● **Instructions to follow**:
Among the entries below, take the line with "productifs et techniquement aboutis." and the line with "es mucho más que un", and output them and every line between them exactly, with nothing else.

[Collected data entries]
════

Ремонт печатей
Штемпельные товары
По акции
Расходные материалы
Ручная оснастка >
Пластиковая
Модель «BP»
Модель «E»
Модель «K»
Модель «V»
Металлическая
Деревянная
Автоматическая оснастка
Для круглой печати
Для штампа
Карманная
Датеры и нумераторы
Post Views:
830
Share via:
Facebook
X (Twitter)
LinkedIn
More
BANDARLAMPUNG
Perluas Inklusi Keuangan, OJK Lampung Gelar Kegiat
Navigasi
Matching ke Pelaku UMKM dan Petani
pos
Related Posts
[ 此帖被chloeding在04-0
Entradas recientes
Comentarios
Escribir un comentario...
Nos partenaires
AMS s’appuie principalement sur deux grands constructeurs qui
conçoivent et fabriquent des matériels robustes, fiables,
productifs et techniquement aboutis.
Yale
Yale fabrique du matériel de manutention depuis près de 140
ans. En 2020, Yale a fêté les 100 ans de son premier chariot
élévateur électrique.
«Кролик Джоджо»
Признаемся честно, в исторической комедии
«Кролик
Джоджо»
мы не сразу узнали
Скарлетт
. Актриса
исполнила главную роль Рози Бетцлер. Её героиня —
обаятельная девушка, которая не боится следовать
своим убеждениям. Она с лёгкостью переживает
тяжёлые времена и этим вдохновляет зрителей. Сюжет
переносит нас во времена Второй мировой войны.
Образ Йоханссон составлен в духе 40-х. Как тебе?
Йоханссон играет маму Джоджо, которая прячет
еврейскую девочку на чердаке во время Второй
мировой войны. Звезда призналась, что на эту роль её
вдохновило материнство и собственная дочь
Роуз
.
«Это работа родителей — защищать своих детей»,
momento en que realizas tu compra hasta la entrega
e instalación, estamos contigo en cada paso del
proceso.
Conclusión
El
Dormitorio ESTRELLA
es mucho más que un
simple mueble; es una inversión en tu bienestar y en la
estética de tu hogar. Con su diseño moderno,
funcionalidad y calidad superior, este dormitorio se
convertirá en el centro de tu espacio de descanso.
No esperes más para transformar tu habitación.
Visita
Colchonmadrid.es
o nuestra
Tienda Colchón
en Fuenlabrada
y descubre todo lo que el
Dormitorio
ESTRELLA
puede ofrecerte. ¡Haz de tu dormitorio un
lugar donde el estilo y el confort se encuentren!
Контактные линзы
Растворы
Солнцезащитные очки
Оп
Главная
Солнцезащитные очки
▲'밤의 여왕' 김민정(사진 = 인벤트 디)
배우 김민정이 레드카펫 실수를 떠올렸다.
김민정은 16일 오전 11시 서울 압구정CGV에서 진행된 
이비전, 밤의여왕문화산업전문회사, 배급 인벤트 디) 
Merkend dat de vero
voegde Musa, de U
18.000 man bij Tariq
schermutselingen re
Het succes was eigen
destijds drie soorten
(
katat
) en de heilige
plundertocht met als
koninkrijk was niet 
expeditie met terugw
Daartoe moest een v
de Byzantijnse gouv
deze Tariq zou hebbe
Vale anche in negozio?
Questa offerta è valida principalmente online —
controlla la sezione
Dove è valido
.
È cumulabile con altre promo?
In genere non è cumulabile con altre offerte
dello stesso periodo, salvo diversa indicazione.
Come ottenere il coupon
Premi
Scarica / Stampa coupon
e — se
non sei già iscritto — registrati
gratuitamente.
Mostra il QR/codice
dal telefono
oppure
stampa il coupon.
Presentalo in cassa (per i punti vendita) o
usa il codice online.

════

● **Task output**:
productifs et techniquement aboutis.
Yale
Yale fabrique du matériel de manutention depuis près de 140
ans. En 2020, Yale a fêté les 100 ans de son premier chariot
élévateur électrique.
«Кролик Джоджо»
Признаемся честно, в исторической комедии
«Кролик
Джоджо»
мы не сразу узнали
Скарлетт
. Актриса
исполнила главную роль Рози Бетцлер. Её героиня —
обаятельная девушка, которая не боится следовать
своим убеждениям. Она с лёгкостью переживает
тяжёлые времена и этим вдохновляет зрителей. Сюжет
переносит нас во времена Второй мировой войны.
Образ Йоханссон составлен в духе 40-х. Как тебе?
Йоханссон играет маму Джоджо, которая прячет
еврейскую девочку на чердаке во время Второй
мировой войны. Звезда призналась, что на эту роль её
вдохновило материнство и собственная дочь
Роуз
.
«Это работа родителей — защищать своих детей»,
momento en que realizas tu compra hasta la entrega
e instalación, estamos contigo en cada paso del
proceso.
Conclusión
El
Dormitorio ESTRELLA
es mucho más que un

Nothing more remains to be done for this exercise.